MD: And it was Don Henley who helped you on that path, right?
Stan: Absolutely. I had gotten the phone call signifying one part of my life was over. Within twenty-four hours, I was talking to Don and he said, "Man, what are you doing?" I said, "I'm probably losing it, I don't know." He said, "When The Eagles broke up, I was thirty-three. I know what you're feeling, so get on a plane." So I did. I pretty much showed up at his door the next day, and he said, "Welcome to the next chapter." Fortunately, he had things for me to do, and songs to write, and it was an amazing year.

During that transitional year ['94], I got a lot of my songs recorded. I had a little 16-track studio at my house in Florida. I put it in flight cases, moved it to California, set it up in Don's barn, and just went to work. I just sat in that damn barn and wrote, with him and without him. Don kicked down a big door for me and said, "Run on through."

 MD: As a producer, what do you look for in a drum track?
Stan: I look for the drummer to just hypnotize me, intoxicate me. That can be any old way. Mick Fleetwood could hypnotize me with a bass drum and a cowbell. Dennis Chambers could hypnotize me with every weapon he's got. Gregg Bissonette could hypnotize me just by sitting down. Usually I say, "Play it two times, then come in and listen with me. If you and I look at each other funny at the same time, we know something went wrong. Or, if we both look at each other with that stupid grin, we know it's going really good." 

MD: Most never get near the kind of success you had in the first phase of your career, let alone the second...
Stan: But I'm really not one for dwelling on it; I'm not an awards guy. This is where my dad is so great. "Hey dad, they're putting us in the Rock And Roll Hall of Fame." He says, "Well, you know your career is pretty well over then." When I co-write the number-one song for Tim McGraw a couple years back ["Back When"], I called my dad every week. "Dad, we're number four." When it was number two he said, "This never happens, asshole." When it went to number one, he said, "Quit while you're ahead. Don't ever write another song again. Walk away." [laughs]

MD: What comes to mind when you look back on those nineteen years with The Heartbreakers?
Stan: I think my timing was good. I couldn't be the new guy now. I can see that. Benmont's a bro. I talk to him with great regularity, and I'm really proud that he's been able to maintain that next chapter and do all that. But I know when I hear him talk, I couldn't do it. I wouldn't know how to do it and still be me. I'm glad I did my nineteen years when I did them, because I couldn't have done these last ones. I would have been more neurotic.

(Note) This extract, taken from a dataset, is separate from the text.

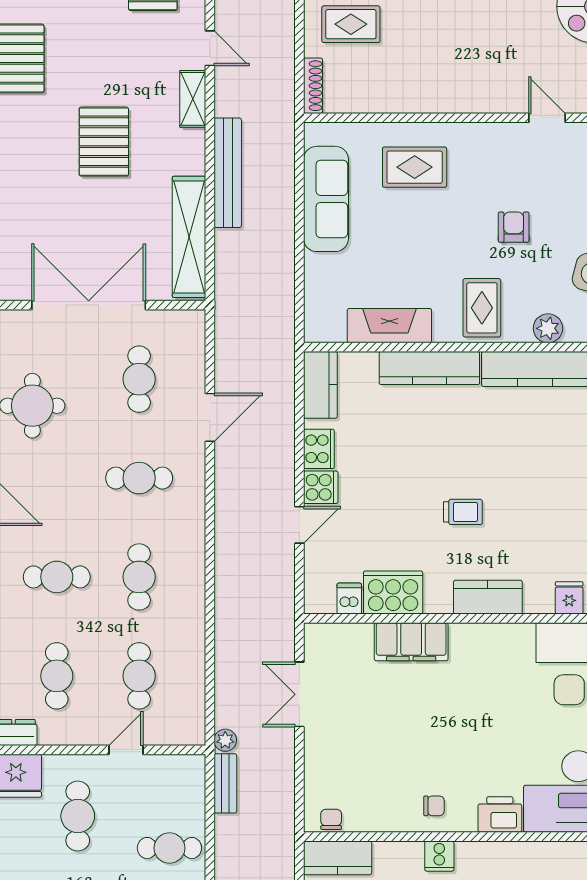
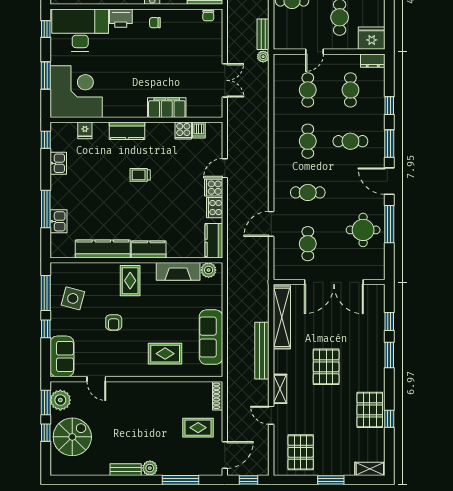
plant: (548, 328) -> (209, 270), moved
kitchen counter: (429, 368) -> (149, 249), width x0.67
cooker: (393, 592) -> (183, 130), width x0.53, depth x0.76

I'm pissed at myself for not having done a more graceful exit with the fans. I really felt so much love and energy from them. Standing there in some of those halls...shit, man, it's not like they were booing me. [laughs] That's my "regret." 

MD: Do you talk to Tom with any kind of regularity?
Stan: No. We had a very nice talk at the Hall Of Fame rehearsal in 2002. And I loved it. But there were a lot of things I wanted to say, and we just couldn't seem to connect. And as a writer, after being out of the band, I realize how good his songs are. I took a lot of those songs for granted when we were kids, because they just kept flying out of the woodwork. How did I know? He sure made it look easy. But I've tried it, and it's damn hard!

Stan's Classic Kit
"This is one of my vintage Tama kits, circa the late 1970s," Stan Lynch says. "It was used on almost every Tom Petty & The Heartbreakers session I did, as well as on recordings by Bob Dylan, Jackson Browne, Don Henley, John Mellencamp, Aretha Franklin, The Eurythmics, Brian Wilson, Roger McGuinn, Stevie Nicks, Del Shannon, T-Bone Burnett, The Byrds, Belinda Carlisle, Freedy Johnston, and many others.

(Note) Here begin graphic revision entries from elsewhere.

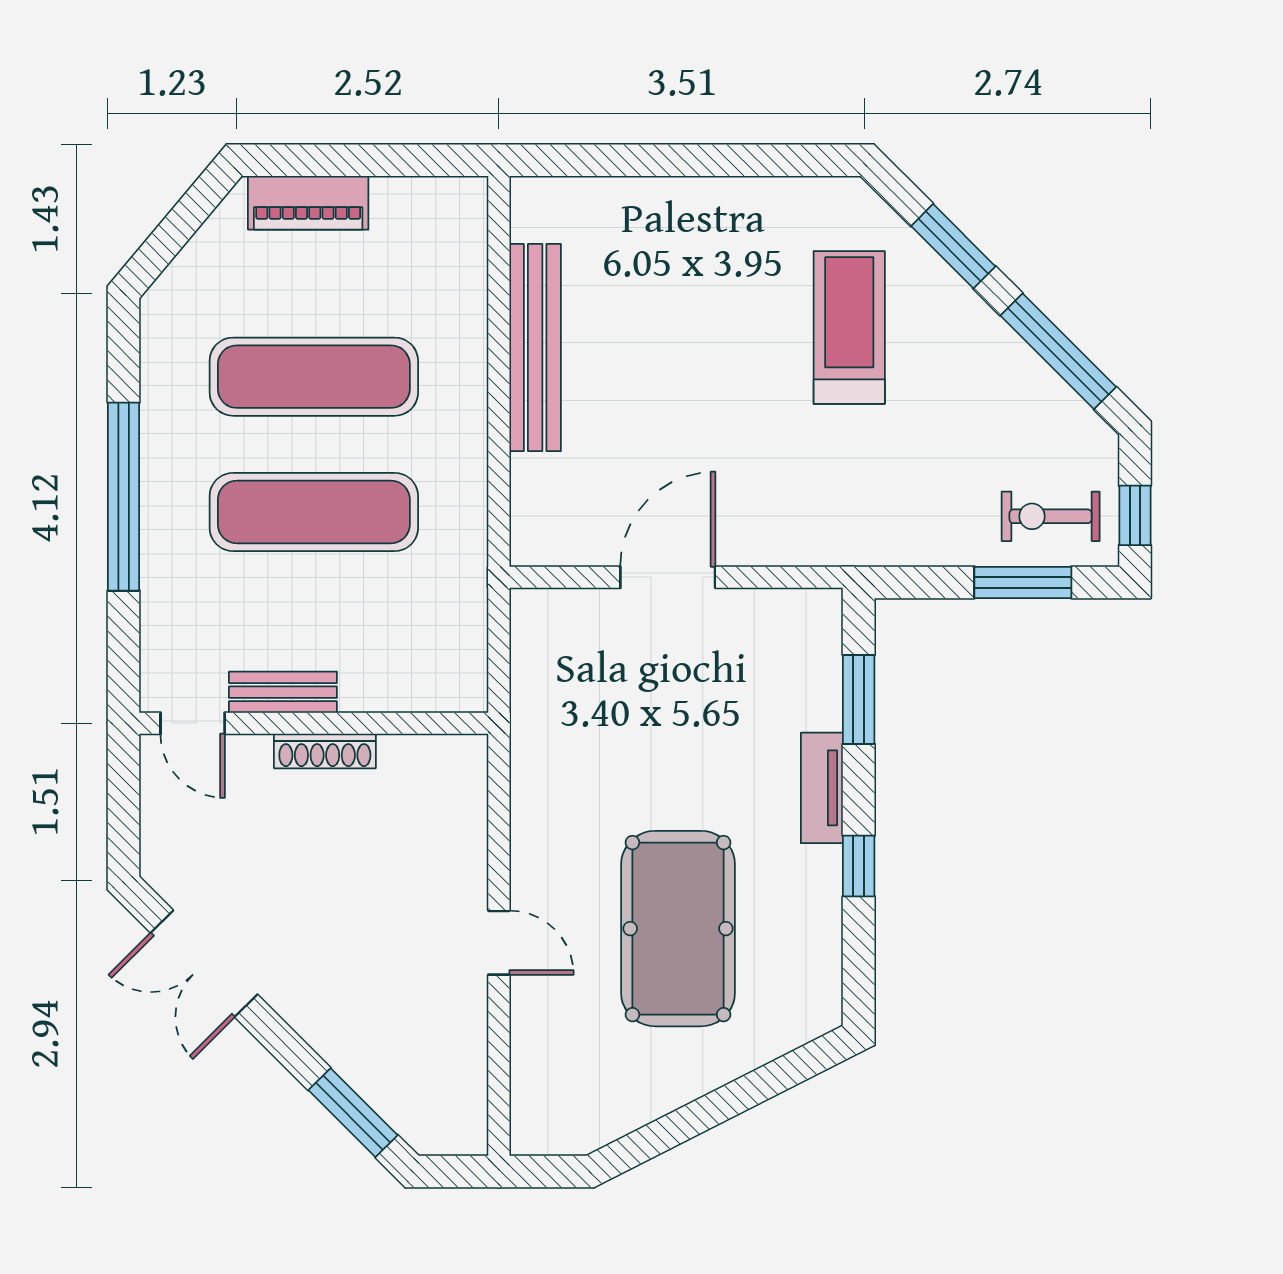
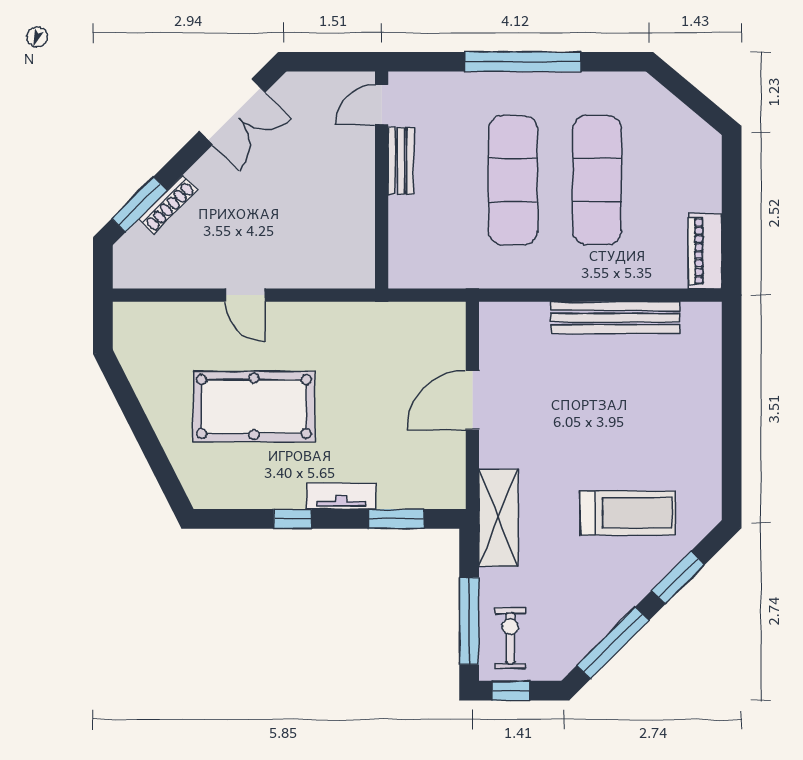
piano: (308, 203) -> (705, 251), moved
shelving: (857, 535) -> (498, 518), added
door: (668, 577) -> (472, 400), swing flipped
window: (1023, 582) -> (469, 621), width x1.44
shoe rack: (325, 751) -> (168, 205), moved, turned -135
door: (499, 943) -> (245, 295), hinge flipped
double door: (204, 964) -> (232, 112), swing flipped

"It features a 14x24 kick, 8x12 and 9x13 rack toms, and a 16x16 floor tom. As for the snare drums, at that time I used a 6½x14 Ludwig Black Beauty, 5x14 and 6½x14 Ludwig Supraphonics, and a 5x14 Ludwig Acrolite. Not shown, but included with this kit, were 6x6, 8x8, and 10x14 tom-toms.

"Besides the drums, I have always used Zildjian cymbals, Pro-Mark drumsticks, Remo heads, and DW pedals."